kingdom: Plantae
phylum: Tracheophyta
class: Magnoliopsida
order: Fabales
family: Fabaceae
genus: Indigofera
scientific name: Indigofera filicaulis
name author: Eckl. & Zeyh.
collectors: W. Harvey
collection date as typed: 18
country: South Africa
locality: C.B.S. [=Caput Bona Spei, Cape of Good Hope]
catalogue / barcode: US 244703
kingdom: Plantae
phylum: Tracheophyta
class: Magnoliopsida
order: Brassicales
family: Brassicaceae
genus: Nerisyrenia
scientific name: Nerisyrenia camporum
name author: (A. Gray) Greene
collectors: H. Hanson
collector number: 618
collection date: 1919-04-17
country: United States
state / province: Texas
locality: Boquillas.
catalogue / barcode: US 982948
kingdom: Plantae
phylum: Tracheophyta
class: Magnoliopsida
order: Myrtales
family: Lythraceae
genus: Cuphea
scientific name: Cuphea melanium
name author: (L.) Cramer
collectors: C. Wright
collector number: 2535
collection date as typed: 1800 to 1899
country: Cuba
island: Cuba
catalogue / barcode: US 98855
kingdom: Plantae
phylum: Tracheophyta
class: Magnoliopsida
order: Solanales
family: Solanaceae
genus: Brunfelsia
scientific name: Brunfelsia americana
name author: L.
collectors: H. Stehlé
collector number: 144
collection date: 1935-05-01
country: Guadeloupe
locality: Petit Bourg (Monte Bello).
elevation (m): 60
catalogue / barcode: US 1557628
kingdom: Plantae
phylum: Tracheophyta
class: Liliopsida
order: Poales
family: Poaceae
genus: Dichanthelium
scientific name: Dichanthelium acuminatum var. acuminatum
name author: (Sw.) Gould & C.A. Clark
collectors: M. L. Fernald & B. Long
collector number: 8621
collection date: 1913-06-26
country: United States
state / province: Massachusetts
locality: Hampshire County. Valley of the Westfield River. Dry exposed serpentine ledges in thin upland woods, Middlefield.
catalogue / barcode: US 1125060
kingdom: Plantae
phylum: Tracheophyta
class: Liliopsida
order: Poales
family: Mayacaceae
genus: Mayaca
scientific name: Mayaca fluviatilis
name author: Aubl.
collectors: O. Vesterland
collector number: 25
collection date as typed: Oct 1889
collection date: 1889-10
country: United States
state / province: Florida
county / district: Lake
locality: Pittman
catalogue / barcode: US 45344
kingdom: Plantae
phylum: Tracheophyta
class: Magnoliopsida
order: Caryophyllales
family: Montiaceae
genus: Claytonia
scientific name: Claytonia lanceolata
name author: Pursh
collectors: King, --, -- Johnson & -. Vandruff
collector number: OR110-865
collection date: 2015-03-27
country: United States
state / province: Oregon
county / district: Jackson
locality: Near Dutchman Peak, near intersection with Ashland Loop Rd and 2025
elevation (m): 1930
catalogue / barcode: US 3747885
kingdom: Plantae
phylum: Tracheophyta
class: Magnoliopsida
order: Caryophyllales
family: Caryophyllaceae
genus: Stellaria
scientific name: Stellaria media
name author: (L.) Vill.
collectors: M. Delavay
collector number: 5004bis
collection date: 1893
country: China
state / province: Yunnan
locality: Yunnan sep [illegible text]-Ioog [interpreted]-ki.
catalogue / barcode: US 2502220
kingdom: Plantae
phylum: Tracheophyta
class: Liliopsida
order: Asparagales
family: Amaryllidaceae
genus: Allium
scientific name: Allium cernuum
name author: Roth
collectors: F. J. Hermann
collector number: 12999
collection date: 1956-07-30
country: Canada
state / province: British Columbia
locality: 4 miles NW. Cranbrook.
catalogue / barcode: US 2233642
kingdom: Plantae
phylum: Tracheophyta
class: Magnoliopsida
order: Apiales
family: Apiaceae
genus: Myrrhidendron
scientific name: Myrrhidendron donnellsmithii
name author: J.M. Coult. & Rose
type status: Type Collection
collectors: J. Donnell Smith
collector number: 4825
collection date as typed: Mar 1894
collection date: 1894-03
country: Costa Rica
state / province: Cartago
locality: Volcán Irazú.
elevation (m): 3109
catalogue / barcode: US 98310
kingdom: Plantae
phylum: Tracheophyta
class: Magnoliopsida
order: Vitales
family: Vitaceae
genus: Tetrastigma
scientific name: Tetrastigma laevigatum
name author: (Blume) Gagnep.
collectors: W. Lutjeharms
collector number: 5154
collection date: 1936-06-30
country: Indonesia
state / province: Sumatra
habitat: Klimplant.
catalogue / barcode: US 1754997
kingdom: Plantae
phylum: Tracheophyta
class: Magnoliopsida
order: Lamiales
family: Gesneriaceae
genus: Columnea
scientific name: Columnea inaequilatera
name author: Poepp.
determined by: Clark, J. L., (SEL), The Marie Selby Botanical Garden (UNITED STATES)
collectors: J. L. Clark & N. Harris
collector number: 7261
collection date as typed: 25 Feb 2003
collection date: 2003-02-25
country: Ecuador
++++++
» WHAT TO DO: Convert the lines above into a Markdown table with two columns, Row and Line. Put each line's number in the Row column and the line in the Line column, and skip any blank lines.

» ANSWER FOR THE TASK:
| Row | Line |
|---|---|
| 1 | kingdom: Plantae |
| 2 | phylum: Tracheophyta |
| 3 | class: Magnoliopsida |
| 4 | order: Fabales |
| 5 | family: Fabaceae |
| 6 | genus: Indigofera |
| 7 | scientific name: Indigofera filicaulis |
| 8 | name author: Eckl. & Zeyh. |
| 9 | collectors: W. Harvey |
| 10 | collection date as typed: 18 |
| 11 | country: South Africa |
| 12 | locality: C.B.S. [=Caput Bona Spei, Cape of Good Hope] |
| 13 | catalogue / barcode: US 244703 |
| 14 | kingdom: Plantae |
| 15 | phylum: Tracheophyta |
| 16 | class: Magnoliopsida |
| 17 | order: Brassicales |
| 18 | family: Brassicaceae |
| 19 | genus: Nerisyrenia |
| 20 | scientific name: Nerisyrenia camporum |
| 21 | name author: (A. Gray) Greene |
| 22 | collectors: H. Hanson |
| 23 | collector number: 618 |
| 24 | collection date: 1919-04-17 |
| 25 | country: United States |
| 26 | state / province: Texas |
| 27 | locality: Boquillas. |
| 28 | catalogue / barcode: US 982948 |
| 29 | kingdom: Plantae |
| 30 | phylum: Tracheophyta |
| 31 | class: Magnoliopsida |
| 32 | order: Myrtales |
| 33 | family: Lythraceae |
| 34 | genus: Cuphea |
| 35 | scientific name: Cuphea melanium |
| 36 | name author: (L.) Cramer |
| 37 | collectors: C. Wright |
| 38 | collector number: 2535 |
| 39 | collection date as typed: 1800 to 1899 |
| 40 | country: Cuba |
| 41 | island: Cuba |
| 42 | catalogue / barcode: US 98855 |
| 43 | kingdom: Plantae |
| 44 | phylum: Tracheophyta |
| 45 | class: Magnoliopsida |
| 46 | order: Solanales |
| 47 | family: Solanaceae |
| 48 | genus: Brunfelsia |
| 49 | scientific name: Brunfelsia americana |
| 50 | name author: L. |
| 51 | collectors: H. Stehlé |
| 52 | collector number: 144 |
| 53 | collection date: 1935-05-01 |
| 54 | country: Guadeloupe |
| 55 | locality: Petit Bourg (Monte Bello). |
| 56 | elevation (m): 60 |
| 57 | catalogue / barcode: US 1557628 |
| 58 | kingdom: Plantae |
| 59 | phylum: Tracheophyta |
| 60 | class: Liliopsida |
| 61 | order: Poales |
| 62 | family: Poaceae |
| 63 | genus: Dichanthelium |
| 64 | scientific name: Dichanthelium acuminatum var. acuminatum |
| 65 | name author: (Sw.) Gould & C.A. Clark |
| 66 | collectors: M. L. Fernald & B. Long |
| 67 | collector number: 8621 |
| 68 | collection date: 1913-06-26 |
| 69 | country: United States |
| 70 | state / province: Massachusetts |
| 71 | locality: Hampshire County. Valley of the Westfield River. Dry exposed serpentine ledges in thin upland woods, Middlefield. |
| 72 | catalogue / barcode: US 1125060 |
| 73 | kingdom: Plantae |
| 74 | phylum: Tracheophyta |
| 75 | class: Liliopsida |
| 76 | order: Poales |
| 77 | family: Mayacaceae |
| 78 | genus: Mayaca |
| 79 | scientific name: Mayaca fluviatilis |
| 80 | name author: Aubl. |
| 81 | collectors: O. Vesterland |
| 82 | collector number: 25 |
| 83 | collection date as typed: Oct 1889 |
| 84 | collection date: 1889-10 |
| 85 | country: United States |
| 86 | state / province: Florida |
| 87 | county / district: Lake |
| 88 | locality: Pittman |
| 89 | catalogue / barcode: US 45344 |
| 90 | kingdom: Plantae |
| 91 | phylum: Tracheophyta |
| 92 | class: Magnoliopsida |
| 93 | order: Caryophyllales |
| 94 | family: Montiaceae |
| 95 | genus: Claytonia |
| 96 | scientific name: Claytonia lanceolata |
| 97 | name author: Pursh |
| 98 | collectors: King, --, -- Johnson & -. Vandruff |
| 99 | collector number: OR110-865 |
| 100 | collection date: 2015-03-27 |
| 101 | country: United States |
| 102 | state / province: Oregon |
| 103 | county / district: Jackson |
| 104 | locality: Near Dutchman Peak, near intersection with Ashland Loop Rd and 2025 |
| 105 | elevation (m): 1930 |
| 106 | catalogue / barcode: US 3747885 |
| 107 | kingdom: Plantae |
| 108 | phylum: Tracheophyta |
| 109 | class: Magnoliopsida |
| 110 | order: Caryophyllales |
| 111 | family: Caryophyllaceae |
| 112 | genus: Stellaria |
| 113 | scientific name: Stellaria media |
| 114 | name author: (L.) Vill. |
| 115 | collectors: M. Delavay |
| 116 | collector number: 5004bis |
| 117 | collection date: 1893 |
| 118 | country: China |
| 119 | state / province: Yunnan |
| 120 | locality: Yunnan sep [illegible text]-Ioog [interpreted]-ki. |
| 121 | catalogue / barcode: US 2502220 |
| 122 | kingdom: Plantae |
| 123 | phylum: Tracheophyta |
| 124 | class: Liliopsida |
| 125 | order: Asparagales |
| 126 | family: Amaryllidaceae |
| 127 | genus: Allium |
| 128 | scientific name: Allium cernuum |
| 129 | name author: Roth |
| 130 | collectors: F. J. Hermann |
| 131 | collector number: 12999 |
| 132 | collection date: 1956-07-30 |
| 133 | country: Canada |
| 134 | state / province: British Columbia |
| 135 | locality: 4 miles NW. Cranbrook. |
| 136 | catalogue / barcode: US 2233642 |
| 137 | kingdom: Plantae |
| 138 | phylum: Tracheophyta |
| 139 | class: Magnoliopsida |
| 140 | order: Apiales |
| 141 | family: Apiaceae |
| 142 | genus: Myrrhidendron |
| 143 | scientific name: Myrrhidendron donnellsmithii |
| 144 | name author: J.M. Coult. & Rose |
| 145 | type status: Type Collection |
| 146 | collectors: J. Donnell Smith |
| 147 | collector number: 4825 |
| 148 | collection date as typed: Mar 1894 |
| 149 | collection date: 1894-03 |
| 150 | country: Costa Rica |
| 151 | state / province: Cartago |
| 152 | locality: Volcán Irazú. |
| 153 | elevation (m): 3109 |
| 154 | catalogue / barcode: US 98310 |
| 155 | kingdom: Plantae |
| 156 | phylum: Tracheophyta |
| 157 | class: Magnoliopsida |
| 158 | order: Vitales |
| 159 | family: Vitaceae |
| 160 | genus: Tetrastigma |
| 161 | scientific name: Tetrastigma laevigatum |
| 162 | name author: (Blume) Gagnep. |
| 163 | collectors: W. Lutjeharms |
| 164 | collector number: 5154 |
| 165 | collection date: 1936-06-30 |
| 166 | country: Indonesia |
| 167 | state / province: Sumatra |
| 168 | habitat: Klimplant. |
| 169 | catalogue / barcode: US 1754997 |
| 170 | kingdom: Plantae |
| 171 | phylum: Tracheophyta |
| 172 | class: Magnoliopsida |
| 173 | order: Lamiales |
| 174 | family: Gesneriaceae |
| 175 | genus: Columnea |
| 176 | scientific name: Columnea inaequilatera |
| 177 | name author: Poepp. |
| 178 | determined by: Clark, J. L., (SEL), The Marie Selby Botanical Garden (UNITED STATES) |
| 179 | collectors: J. L. Clark & N. Harris |
| 180 | collector number: 7261 |
| 181 | collection date as typed: 25 Feb 2003 |
| 182 | collection date: 2003-02-25 |
| 183 | country: Ecuador |